- Excerpted passage:
────────

Blogger: Mary Keeley
Location: Midwest Office IL
Facebook, blogs, your website, LinkedIn, and other social media outlets are important components for your platform, but, in my opinion, the rising star is Twitter.
Publishers look for an impressive number of Facebook friends in the marketing section of your proposal, but Facebook serves a different purpose than Twitter.
Blogging is a great way to show your writing ability, let followers get to know you, and then attract them to your website. But you can consume hours writing blogs. I so agree with Wendy Lawton’s assessment of blogging in her post last Thursday. If you don’t maintain your blog consistently, you won’t attract and keep followers. If you blog consistently but infrequently, your following will increase slowly. Then there’s keeping up with other blogs and commenting as a means to get your name out there. How much time do you spend doing that? For some, blogging comes easily. For others, not so.
Twitter is broader in scope than Facebook. Your Tweets are available to anyone in the free world. Your Facebook posts are sent only to your list of friends. Again, both are important to your platform. Build friendships on Facebook and mention progress on your book–but you can’t be too hard-sell or “sell” so often that you sound like you’re using it as a sales tool. FB is for relationships.
Twitter is an information tool. Busy professionals in the industry use Twitter. You can gather and share important information, learn up-to-the-minute news first on Twitter in quick, succinct doses, and receive links to investigate later when you have more time. The hashtag feature gets you into global conversations of interest to you.
Twitter Translation Centre launched in February of this year and currently translates the platform into Indonesian, Russian, Turkish, English, French, German, Italian, Japanese, Korean, and Spanish. Need a Japanese name for the hero’s judo instructor in your novel? It’s a Tweet away. Here is the link if you want to join: http://translate.twttr.com/
Facebook and Twitter supplement each other for your platform’s success. Hopefully, Twitter will maintain its distinct difference. Twitter users are generally technology- and social media-savvy, on-the-go people from whom we can learn a lot.
I’m among those who have been slow to utilize it, but as I learn more about the adjustments made in the last year and its benefits for a fast-paced lifestyle, I’m celebrating Twitter and think it could become my social media tool of choice.
What do you think? Are you celebrating Twitter too? Or do you have a different opinion?

────────

- Records supplied:
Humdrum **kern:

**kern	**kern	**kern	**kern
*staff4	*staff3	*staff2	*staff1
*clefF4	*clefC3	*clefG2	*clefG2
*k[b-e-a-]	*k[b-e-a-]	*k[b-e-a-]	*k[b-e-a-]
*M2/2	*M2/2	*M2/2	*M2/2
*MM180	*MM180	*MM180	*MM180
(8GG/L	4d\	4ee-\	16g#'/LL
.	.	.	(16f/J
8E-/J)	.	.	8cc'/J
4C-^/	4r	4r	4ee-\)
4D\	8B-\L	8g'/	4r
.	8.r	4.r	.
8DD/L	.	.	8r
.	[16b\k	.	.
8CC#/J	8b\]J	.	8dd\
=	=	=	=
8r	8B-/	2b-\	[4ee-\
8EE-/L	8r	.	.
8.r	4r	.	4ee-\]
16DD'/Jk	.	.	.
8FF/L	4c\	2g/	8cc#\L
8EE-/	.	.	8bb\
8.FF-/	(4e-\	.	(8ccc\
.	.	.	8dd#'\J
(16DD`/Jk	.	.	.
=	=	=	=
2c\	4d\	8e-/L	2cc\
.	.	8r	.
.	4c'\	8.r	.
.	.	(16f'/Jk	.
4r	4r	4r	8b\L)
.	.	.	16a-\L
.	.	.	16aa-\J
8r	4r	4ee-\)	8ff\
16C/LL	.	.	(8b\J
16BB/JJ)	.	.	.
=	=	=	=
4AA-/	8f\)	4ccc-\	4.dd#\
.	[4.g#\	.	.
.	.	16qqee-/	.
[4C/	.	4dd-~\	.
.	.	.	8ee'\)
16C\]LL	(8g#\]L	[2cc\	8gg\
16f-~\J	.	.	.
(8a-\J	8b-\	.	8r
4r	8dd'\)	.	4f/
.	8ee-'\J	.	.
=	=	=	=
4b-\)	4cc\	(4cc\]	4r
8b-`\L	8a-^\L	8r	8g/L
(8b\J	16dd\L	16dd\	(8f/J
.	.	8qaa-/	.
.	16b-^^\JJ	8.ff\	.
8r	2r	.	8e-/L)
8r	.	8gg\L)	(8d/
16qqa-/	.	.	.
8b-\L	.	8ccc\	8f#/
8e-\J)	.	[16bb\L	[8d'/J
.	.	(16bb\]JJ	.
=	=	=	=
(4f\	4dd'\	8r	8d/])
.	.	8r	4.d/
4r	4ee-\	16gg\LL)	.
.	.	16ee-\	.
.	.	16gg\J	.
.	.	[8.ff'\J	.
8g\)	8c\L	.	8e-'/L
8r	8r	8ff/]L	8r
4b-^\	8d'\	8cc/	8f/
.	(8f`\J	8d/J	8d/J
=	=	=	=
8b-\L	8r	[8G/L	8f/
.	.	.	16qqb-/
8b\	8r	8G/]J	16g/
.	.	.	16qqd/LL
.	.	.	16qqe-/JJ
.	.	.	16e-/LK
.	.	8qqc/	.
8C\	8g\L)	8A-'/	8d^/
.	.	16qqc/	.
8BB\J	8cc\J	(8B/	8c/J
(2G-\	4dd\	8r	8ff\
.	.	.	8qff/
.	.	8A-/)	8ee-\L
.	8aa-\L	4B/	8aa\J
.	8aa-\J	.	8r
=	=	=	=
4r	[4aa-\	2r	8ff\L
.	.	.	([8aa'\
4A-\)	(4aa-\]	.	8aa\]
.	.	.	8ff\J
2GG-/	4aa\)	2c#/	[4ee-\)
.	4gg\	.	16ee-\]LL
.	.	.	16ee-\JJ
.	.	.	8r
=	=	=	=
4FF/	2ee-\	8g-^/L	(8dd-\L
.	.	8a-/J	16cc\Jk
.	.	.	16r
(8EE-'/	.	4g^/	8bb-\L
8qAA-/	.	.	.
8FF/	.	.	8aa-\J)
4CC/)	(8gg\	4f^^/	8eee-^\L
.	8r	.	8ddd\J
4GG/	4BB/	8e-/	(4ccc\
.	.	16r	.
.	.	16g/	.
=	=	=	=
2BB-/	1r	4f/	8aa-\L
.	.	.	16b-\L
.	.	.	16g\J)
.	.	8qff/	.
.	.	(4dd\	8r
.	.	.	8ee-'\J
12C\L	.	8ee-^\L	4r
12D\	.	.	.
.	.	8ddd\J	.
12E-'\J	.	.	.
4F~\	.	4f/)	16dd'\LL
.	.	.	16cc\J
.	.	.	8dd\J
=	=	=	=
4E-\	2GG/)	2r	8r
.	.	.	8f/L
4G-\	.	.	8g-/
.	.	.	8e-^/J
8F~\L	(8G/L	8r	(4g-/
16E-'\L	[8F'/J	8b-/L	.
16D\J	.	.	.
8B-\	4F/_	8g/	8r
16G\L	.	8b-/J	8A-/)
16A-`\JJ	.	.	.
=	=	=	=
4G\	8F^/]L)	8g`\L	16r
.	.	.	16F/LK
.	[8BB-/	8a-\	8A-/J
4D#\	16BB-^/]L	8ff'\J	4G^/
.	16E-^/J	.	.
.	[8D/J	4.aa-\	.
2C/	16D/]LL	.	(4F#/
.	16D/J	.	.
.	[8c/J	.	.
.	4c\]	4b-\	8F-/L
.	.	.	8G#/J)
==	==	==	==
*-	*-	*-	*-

────────

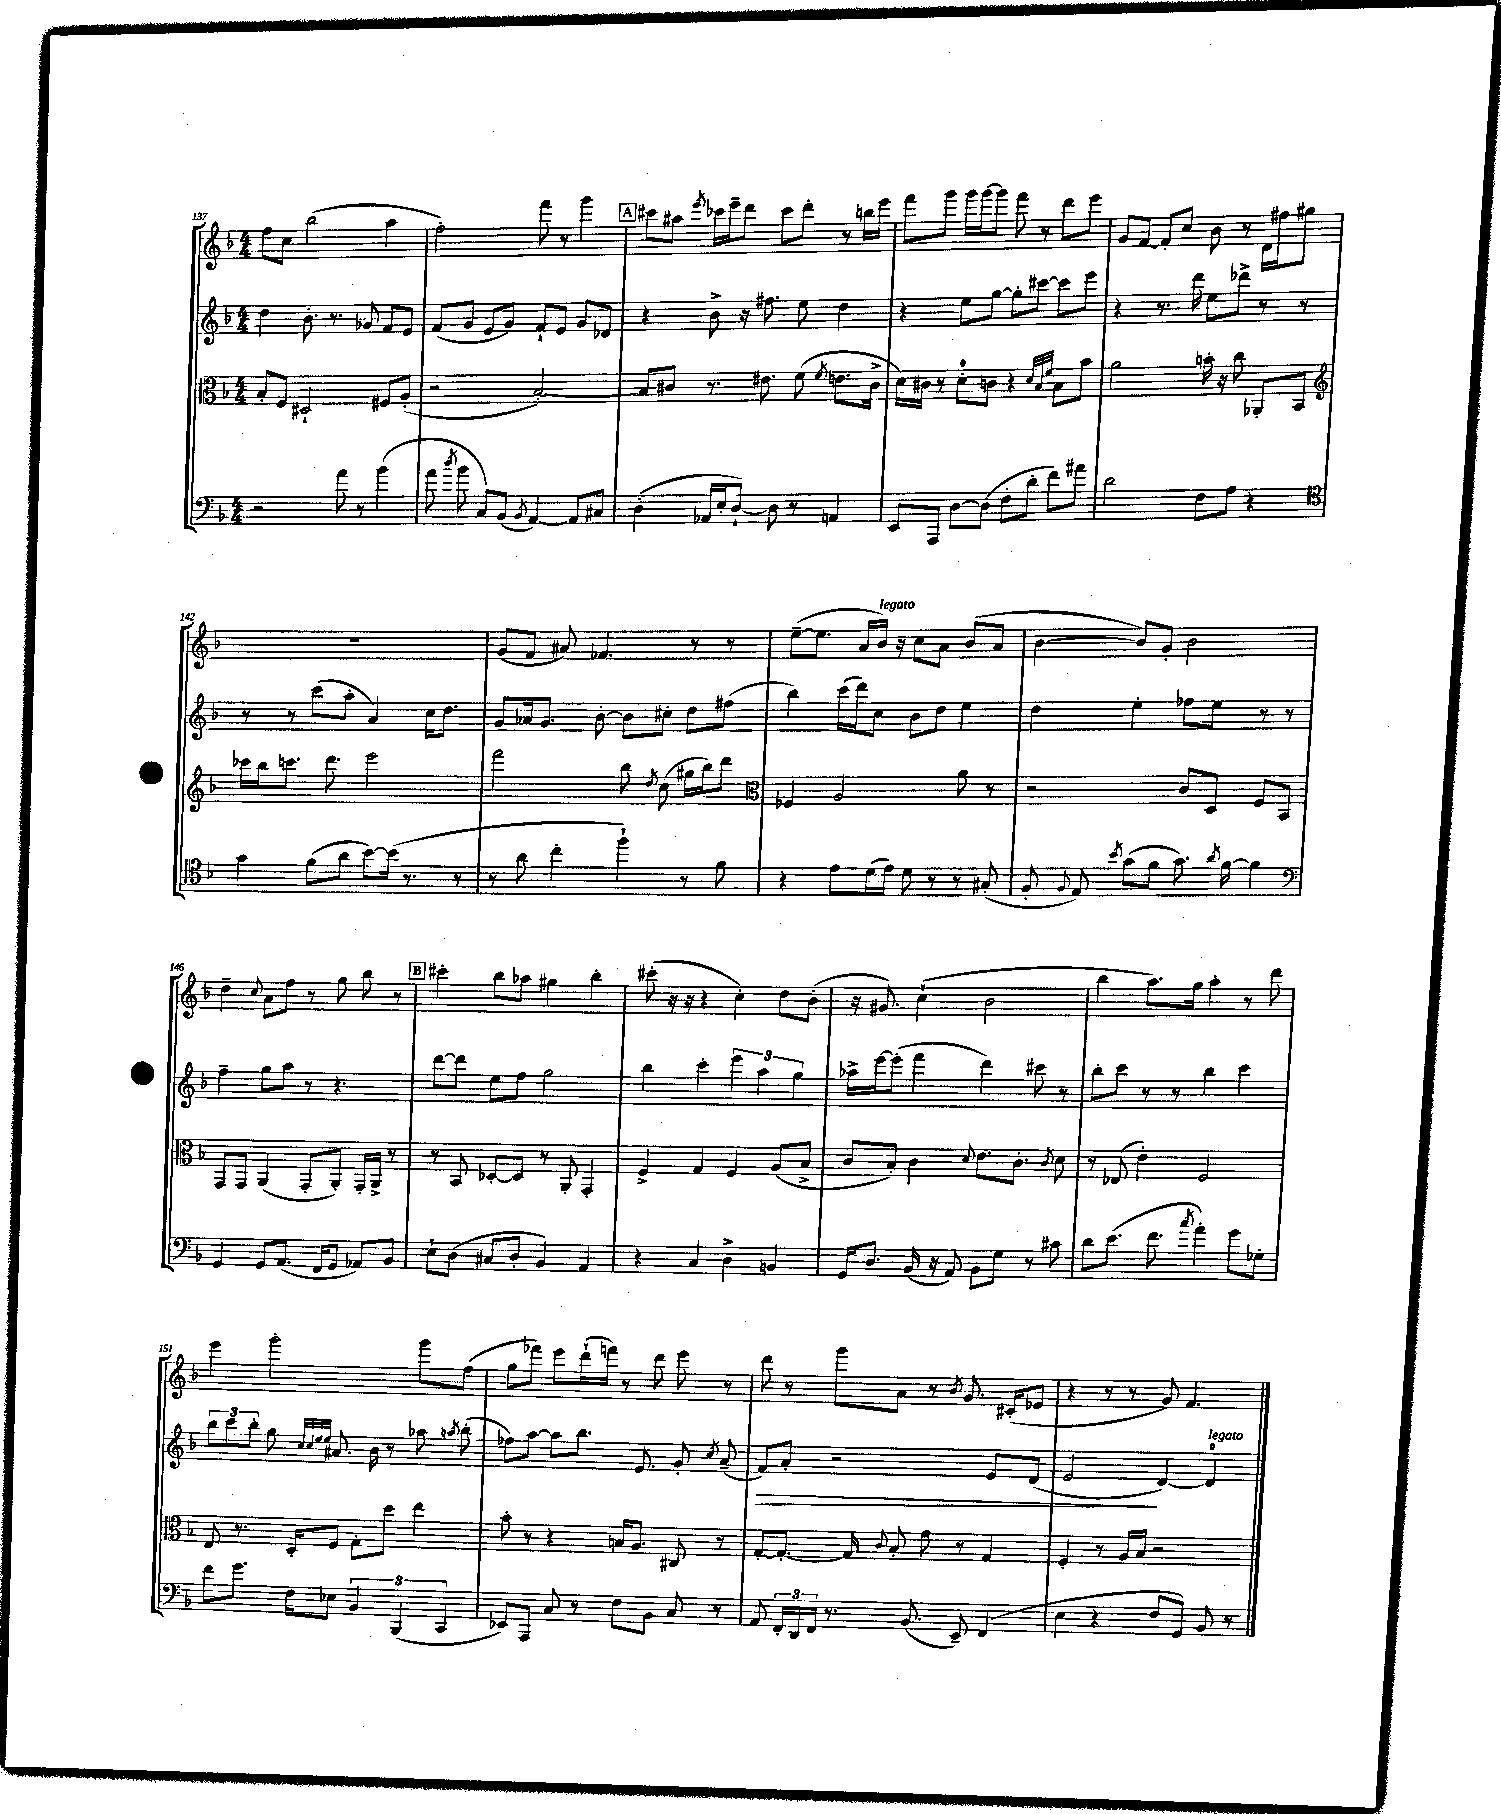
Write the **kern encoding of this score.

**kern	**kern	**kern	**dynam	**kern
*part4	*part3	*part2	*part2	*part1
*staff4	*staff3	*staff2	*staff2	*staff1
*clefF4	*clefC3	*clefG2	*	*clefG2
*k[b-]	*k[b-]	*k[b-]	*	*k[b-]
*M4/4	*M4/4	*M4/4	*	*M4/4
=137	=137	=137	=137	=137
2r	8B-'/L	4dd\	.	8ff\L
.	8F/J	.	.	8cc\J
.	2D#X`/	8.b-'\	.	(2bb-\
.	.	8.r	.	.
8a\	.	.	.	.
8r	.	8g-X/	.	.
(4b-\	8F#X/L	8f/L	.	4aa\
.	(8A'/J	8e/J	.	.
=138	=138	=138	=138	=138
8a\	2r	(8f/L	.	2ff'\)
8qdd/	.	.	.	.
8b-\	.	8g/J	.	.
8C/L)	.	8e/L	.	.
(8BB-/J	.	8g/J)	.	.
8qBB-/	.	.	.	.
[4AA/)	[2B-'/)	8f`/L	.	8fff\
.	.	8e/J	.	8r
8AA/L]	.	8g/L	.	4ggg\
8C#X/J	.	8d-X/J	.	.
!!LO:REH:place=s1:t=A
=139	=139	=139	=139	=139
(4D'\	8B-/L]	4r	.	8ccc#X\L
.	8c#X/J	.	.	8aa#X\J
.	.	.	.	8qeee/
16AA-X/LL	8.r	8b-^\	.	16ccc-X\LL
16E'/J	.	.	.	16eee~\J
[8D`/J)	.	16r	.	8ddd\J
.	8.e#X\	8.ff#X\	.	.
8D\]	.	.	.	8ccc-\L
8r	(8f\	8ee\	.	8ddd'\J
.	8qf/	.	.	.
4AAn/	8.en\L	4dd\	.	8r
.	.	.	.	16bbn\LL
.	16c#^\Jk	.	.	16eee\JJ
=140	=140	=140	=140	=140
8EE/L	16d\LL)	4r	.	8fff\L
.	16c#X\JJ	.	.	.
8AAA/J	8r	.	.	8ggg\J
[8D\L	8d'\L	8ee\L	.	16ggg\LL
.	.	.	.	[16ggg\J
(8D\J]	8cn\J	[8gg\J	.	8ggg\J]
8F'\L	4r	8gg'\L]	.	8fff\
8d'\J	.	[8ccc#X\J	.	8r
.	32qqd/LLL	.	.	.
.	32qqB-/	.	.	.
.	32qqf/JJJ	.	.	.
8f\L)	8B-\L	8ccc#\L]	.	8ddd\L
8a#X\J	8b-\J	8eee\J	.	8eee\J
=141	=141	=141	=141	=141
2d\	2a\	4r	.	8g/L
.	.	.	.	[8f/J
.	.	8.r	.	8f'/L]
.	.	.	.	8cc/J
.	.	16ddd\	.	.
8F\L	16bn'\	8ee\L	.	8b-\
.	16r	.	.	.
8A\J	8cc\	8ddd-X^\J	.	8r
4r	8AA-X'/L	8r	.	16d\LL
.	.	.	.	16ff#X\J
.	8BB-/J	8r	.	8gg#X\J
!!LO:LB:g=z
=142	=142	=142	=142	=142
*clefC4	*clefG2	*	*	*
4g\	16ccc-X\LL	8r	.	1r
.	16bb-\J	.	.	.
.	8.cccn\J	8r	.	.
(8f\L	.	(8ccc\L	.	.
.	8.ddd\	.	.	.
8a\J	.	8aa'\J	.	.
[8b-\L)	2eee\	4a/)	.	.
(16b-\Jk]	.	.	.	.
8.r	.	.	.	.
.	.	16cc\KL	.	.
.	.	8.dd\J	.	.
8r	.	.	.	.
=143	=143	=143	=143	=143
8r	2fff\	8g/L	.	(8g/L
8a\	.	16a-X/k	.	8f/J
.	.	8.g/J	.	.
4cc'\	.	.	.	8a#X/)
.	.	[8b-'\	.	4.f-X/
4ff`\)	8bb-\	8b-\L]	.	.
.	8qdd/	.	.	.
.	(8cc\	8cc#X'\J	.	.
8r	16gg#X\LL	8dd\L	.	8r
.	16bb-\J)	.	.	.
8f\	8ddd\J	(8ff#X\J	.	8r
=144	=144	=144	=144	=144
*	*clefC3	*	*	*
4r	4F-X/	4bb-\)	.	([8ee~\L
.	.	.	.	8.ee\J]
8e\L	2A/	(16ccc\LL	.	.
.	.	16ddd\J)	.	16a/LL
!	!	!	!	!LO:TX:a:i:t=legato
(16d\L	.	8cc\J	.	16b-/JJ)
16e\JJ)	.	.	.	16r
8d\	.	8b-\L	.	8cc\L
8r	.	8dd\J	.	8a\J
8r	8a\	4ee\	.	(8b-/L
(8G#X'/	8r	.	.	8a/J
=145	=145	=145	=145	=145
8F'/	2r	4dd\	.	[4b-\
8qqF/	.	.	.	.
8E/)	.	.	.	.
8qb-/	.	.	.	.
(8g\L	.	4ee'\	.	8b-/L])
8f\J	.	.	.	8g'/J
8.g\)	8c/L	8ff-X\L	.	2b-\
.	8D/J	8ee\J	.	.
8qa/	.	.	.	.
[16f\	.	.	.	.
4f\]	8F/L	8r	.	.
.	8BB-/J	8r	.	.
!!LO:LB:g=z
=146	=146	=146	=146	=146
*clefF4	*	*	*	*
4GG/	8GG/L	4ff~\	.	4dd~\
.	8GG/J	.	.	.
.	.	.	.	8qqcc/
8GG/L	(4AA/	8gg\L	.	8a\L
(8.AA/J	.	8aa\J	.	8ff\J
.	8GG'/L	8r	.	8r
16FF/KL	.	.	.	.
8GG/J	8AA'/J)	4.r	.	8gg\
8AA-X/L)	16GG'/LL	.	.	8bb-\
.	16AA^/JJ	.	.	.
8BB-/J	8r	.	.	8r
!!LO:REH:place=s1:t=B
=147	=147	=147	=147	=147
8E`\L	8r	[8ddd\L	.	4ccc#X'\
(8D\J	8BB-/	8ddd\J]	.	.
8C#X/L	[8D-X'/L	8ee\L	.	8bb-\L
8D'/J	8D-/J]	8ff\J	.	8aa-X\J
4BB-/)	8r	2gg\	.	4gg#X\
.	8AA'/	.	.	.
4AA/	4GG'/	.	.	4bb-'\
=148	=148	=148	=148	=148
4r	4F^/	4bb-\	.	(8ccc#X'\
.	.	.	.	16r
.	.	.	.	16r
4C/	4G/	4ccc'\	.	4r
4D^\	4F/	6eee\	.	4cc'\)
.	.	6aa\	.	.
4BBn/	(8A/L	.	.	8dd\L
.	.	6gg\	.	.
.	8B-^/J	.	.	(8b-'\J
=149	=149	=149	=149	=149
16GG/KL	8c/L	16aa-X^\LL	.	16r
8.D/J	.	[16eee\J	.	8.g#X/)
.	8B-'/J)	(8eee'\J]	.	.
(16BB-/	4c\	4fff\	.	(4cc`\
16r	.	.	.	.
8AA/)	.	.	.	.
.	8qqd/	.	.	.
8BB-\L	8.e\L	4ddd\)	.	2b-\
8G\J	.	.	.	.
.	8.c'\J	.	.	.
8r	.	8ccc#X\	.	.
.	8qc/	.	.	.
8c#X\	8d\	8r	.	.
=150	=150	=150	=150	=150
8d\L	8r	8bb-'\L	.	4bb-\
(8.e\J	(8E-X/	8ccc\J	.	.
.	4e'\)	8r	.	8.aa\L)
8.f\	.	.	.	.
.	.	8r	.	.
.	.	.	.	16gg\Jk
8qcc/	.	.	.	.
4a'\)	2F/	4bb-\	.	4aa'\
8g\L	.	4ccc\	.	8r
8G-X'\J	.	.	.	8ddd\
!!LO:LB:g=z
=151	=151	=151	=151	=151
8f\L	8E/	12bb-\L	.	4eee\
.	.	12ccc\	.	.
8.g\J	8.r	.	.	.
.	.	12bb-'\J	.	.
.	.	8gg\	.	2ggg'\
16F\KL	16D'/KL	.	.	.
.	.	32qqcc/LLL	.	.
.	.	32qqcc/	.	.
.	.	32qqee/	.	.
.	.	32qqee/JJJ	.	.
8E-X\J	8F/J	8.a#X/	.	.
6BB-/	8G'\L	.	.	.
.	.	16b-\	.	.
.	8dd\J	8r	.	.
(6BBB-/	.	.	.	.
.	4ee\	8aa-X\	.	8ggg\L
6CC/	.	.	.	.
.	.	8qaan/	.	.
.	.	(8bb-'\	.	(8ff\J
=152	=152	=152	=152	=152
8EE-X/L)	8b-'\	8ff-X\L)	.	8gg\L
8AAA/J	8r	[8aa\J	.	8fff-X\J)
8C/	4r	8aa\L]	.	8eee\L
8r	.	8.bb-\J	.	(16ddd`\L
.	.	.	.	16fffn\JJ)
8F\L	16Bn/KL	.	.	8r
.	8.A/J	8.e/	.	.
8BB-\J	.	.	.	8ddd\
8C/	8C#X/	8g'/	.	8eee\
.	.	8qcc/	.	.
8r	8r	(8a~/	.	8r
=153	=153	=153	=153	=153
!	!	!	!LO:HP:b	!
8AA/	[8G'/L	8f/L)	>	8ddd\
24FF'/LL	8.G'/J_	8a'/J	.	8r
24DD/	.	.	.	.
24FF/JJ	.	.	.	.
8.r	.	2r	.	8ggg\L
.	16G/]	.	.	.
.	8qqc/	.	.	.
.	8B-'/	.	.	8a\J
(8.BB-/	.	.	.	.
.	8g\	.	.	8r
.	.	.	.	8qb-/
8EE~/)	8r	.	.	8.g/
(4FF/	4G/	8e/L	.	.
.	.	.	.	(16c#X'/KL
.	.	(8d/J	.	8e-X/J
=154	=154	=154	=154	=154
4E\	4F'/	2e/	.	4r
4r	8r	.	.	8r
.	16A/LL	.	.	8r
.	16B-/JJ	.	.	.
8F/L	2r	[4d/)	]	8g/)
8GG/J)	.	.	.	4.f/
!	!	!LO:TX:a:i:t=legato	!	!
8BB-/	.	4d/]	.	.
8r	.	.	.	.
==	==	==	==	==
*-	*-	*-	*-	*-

────────

Print the portion of the Twitter blog post between "Twitter Translation Centre" and "learn a lot.", inclusive, without changing a word. Rely only on the Twitter blog post when responding, not on the rows.

Twitter Translation Centre launched in February of this year and currently translates the platform into Indonesian, Russian, Turkish, English, French, German, Italian, Japanese, Korean, and Spanish. Need a Japanese name for the hero’s judo instructor in your novel? It’s a Tweet away. Here is the link if you want to join: http://translate.twttr.com/
Facebook and Twitter supplement each other for your platform’s success. Hopefully, Twitter will maintain its distinct difference. Twitter users are generally technology- and social media-savvy, on-the-go people from whom we can learn a lot.